FTSE closes almost 50 points higher

London's FTSE 100 Index shrugged off concerns in the banking sector today as a buoyant session on Wall Street helped blue chips make gains.

FTSE closes almost 50 points higher

London's FTSE 100 Index shrugged off concerns in the banking sector today as a buoyant session on Wall Street helped blue chips make gains.

Lloyds Banking Group and Royal Bank of Scotland were among the heaviest fallers on the Footsie after a speech by the chairman of the Independent Banking Commission sparked fears over plans to overhaul the industry.

But the wider FTSE 100 closed 0.8% or 47.6 points higher at 5943.9, mirroring early session gains on US markets.

The Dow Jones Industrial Average rose 0.8%, boosted by technology stocks as Intel revealed plans to increase its dividend.

McDonald's released figures revealing a 2% rise in fourth quarter net income - in line with market expectations, but growth had slowed on the previous three months as major markets were hit by poor weather.

The pound fell back against most major currencies as traders took profits off the table after last week's surge on interest rate hike speculation.

Sterling fell to €1.17, although it held firm at $1.60.

Lloyds suffered the biggest loss on the Footsie in a poor session for banks following a speech by ICB chairman John Vickers.

He appeared to rule out a full-scale break-up of the banks, but mulled plans to ring-fence their retail operations from investment banking and said important institutions should be required to hold more core capital than in the current regime.

Lloyds closed more than 3% lower or 2.3p to 65.1p, while Royal Bank of Scotland dropped 0.9p to 44.1p and Barclays fell 0.4p to 300.5p.

The latest political turmoil in Ireland, where the Government is on the brink of collapse, added to fears over the sector's exposure to the country and the eurozone debt woes in general.

The other main interest of the session came from the debut of International Consolidated Airlines Group following the merger of British Airways and Iberia. Shares fell 3.1p from their opening price to 285p, although this was more than 1% higher than the pair's joint valuation on Thursday, when BA called time on nearly 24 years of trading under its own name.

The stock received an early boost as broker UBS initiated coverage on the new stock with a buy rating and a price target of 360p.

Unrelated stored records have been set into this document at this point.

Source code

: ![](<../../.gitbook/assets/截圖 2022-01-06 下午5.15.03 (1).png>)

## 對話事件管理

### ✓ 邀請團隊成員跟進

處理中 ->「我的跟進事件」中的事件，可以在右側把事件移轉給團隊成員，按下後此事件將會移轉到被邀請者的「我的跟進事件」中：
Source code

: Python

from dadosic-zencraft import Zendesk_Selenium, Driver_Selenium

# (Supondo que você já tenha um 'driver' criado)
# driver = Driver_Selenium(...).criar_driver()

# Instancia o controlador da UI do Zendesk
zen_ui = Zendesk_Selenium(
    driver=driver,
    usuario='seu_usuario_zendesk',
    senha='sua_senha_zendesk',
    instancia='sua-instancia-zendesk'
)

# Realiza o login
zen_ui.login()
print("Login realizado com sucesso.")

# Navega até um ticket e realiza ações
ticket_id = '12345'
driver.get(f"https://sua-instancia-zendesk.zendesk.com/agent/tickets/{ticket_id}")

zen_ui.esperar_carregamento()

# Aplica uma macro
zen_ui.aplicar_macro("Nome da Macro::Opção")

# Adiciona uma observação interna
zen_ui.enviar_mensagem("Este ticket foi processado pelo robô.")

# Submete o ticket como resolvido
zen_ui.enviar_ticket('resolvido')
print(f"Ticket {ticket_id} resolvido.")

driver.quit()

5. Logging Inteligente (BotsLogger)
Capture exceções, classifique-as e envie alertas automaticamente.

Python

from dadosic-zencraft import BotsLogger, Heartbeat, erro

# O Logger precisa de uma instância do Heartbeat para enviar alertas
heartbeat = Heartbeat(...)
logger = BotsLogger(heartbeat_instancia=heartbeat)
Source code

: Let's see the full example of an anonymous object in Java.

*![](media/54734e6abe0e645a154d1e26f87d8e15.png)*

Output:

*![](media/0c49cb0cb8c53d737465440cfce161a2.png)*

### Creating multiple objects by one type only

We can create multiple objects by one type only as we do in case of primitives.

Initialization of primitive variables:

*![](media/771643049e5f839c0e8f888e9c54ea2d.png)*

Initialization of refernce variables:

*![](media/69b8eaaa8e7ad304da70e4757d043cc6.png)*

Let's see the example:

Outside the top flight, shares in bank note printer De La Rue plunged 15% after French takeover suitor Oberthur abandoned plans to acquire the firm following the rejection of its latest approach worth £926m (€1.08bn). Shares closed 124.5p lower at 695p.

Attention was also focused on the food production sector after deals involving pizza and biscuits firm Northern Foods and Hovis maker Premier Foods.

Premier's shares were down 0.6p at 21.8p after selling its Quorn and Cauldron meat-free business to a private equity consortium for £205m (€240.1m).

But Northern Foods shares jumped 11p to 74p after it agreed a £342m (€400.5m) takeover by the owner of Harry Ramsden's restaurants.

The deal on Friday night trumped a previously-agreed merger with Ireland's Greencore, which is now said to be considering whether to sweeten its offer for Northern.

The biggest Footsie risers were British American Tobacco up 90.5p to 2373p, Whitbread ahead 53p to 1773p, Rio Tinto up 104.5p to 4347.5p and Johnson Matthey up 46p to 1931p.

The biggest Footsie fallers were Lloyds Banking Group down 2.3p to 65.1p, Invensys off 9.6p to 325.4p, Weir Group down 41p to 1612p and Royal Bank of Scotland down 0.9p to 44.1p.